The paper presents novel active learning techniques tailored for biophysical variable retrieval, enhancing kernel-based machine learning regression efficiency with large datasets.

Findings

AL methods outperform random sampling in accuracy

Improved retrieval of leaf area index and chlorophyll content

Lower sampling rates achieve comparable or better results

Abstract

Kernel-based machine learning regression algorithms (MLRAs) are potentially powerful methods for being implemented into operational biophysical variable retrieval schemes. However, they face difficulties in coping with large training datasets. With the increasing amount of optical remote sensing data made available for analysis and the possibility of using a large amount of simulated data from radiative transfer models (RTMs) to train kernel MLRAs, efficient data reduction techniques will need to be implemented. Active learning (AL) methods enable to select the most informative samples in a dataset. This letter introduces six AL methods for achieving optimized biophysical variable estimation with a manageable training dataset, and their implementation into a Matlab-based MLRA toolbox for semi-automatic use.

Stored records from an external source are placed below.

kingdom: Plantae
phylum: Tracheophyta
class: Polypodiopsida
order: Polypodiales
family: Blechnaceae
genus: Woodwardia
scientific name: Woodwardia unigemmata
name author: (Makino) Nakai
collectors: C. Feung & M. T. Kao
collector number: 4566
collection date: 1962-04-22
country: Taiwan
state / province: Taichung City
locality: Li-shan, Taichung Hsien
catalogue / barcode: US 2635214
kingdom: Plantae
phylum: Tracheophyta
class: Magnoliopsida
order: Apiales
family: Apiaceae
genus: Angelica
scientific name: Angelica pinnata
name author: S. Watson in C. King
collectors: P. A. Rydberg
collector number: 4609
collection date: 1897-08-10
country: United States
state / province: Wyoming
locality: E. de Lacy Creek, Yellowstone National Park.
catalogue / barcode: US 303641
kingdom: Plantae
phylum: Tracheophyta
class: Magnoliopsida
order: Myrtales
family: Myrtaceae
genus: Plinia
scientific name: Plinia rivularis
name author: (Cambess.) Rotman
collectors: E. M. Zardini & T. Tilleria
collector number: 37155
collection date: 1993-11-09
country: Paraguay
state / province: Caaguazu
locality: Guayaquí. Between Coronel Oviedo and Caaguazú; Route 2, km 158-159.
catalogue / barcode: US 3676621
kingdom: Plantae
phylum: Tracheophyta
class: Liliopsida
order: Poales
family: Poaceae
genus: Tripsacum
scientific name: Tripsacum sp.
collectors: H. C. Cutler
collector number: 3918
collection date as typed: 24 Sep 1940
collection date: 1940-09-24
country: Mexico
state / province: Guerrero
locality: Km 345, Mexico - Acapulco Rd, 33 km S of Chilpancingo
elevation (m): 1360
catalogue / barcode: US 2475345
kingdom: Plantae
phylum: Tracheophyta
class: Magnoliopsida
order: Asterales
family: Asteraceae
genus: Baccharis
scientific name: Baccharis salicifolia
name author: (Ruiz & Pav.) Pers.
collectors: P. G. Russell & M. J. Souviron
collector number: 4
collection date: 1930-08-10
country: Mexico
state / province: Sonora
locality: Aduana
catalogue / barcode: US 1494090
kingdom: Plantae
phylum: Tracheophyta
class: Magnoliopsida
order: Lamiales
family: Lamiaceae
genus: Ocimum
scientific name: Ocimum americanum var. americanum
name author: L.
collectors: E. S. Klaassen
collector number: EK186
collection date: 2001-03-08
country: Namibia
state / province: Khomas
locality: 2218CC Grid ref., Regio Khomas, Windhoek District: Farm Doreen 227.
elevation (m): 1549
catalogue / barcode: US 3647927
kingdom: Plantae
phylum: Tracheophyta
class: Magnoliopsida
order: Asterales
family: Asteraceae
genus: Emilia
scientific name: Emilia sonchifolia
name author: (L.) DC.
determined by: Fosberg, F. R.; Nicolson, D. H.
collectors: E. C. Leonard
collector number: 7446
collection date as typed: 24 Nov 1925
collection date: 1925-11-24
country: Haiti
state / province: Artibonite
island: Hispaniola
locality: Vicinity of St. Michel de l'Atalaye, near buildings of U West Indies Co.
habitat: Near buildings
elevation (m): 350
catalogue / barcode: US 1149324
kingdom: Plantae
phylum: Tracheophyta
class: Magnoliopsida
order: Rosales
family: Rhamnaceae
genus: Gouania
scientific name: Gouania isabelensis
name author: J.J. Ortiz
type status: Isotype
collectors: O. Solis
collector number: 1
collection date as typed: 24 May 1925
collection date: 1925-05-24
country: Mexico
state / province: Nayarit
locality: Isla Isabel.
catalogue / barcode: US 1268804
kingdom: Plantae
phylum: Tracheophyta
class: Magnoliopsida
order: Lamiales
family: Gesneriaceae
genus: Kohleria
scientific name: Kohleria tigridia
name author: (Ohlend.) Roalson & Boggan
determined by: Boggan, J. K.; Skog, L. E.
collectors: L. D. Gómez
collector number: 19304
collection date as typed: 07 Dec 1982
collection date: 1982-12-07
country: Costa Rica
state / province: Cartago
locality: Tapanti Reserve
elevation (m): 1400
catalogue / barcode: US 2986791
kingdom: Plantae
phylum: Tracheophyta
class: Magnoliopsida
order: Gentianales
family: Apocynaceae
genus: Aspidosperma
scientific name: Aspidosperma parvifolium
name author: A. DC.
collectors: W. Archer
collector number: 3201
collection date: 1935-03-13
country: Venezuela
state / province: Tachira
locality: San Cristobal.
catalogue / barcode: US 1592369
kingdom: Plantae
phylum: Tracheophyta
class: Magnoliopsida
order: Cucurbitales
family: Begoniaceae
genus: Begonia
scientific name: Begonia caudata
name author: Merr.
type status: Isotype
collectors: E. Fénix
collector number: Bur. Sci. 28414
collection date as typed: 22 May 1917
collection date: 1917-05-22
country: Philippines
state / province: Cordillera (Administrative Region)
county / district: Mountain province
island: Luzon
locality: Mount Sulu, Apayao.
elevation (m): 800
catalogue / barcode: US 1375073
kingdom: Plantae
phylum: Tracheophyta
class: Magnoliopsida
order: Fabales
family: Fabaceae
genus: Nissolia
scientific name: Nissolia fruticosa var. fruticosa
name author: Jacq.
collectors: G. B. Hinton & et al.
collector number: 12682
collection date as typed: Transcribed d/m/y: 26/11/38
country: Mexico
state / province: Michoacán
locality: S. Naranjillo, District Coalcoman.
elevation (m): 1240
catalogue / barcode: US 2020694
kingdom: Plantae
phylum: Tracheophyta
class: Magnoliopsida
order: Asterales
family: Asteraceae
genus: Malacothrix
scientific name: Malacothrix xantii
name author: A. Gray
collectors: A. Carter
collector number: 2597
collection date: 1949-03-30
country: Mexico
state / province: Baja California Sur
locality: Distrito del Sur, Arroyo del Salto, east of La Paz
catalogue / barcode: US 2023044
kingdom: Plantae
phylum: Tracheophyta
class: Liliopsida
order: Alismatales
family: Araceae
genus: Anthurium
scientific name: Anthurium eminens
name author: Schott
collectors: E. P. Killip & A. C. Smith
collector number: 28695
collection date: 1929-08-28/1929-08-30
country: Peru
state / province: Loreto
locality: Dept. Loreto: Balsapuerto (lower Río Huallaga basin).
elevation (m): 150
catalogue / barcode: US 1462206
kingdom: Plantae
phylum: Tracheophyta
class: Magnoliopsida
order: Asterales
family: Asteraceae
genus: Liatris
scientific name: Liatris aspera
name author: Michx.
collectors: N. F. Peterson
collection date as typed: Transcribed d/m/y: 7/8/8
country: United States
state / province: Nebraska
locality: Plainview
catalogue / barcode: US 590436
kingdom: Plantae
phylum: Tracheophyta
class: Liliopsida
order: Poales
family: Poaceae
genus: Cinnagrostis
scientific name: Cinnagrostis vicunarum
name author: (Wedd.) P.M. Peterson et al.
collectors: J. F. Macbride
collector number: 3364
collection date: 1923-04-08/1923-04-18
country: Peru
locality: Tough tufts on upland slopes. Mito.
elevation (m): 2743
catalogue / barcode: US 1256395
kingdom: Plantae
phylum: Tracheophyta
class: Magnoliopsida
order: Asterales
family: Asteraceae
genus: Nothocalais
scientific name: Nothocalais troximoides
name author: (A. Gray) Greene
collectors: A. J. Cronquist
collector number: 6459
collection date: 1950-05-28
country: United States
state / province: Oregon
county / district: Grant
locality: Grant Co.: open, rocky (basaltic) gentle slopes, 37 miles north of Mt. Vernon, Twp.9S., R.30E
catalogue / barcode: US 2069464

The AL methods were analyzed on their efficiency of improving the estimation accuracy of leaf area index and chlorophyll content based on PROSAIL simulations. Each of the implemented methods outperformed random sampling, improving retrieval accuracy with lower sampling rates. Practically, AL methods open opportunities to feed advanced MLRAs with RTM-generated training data for development of operational retrieval models.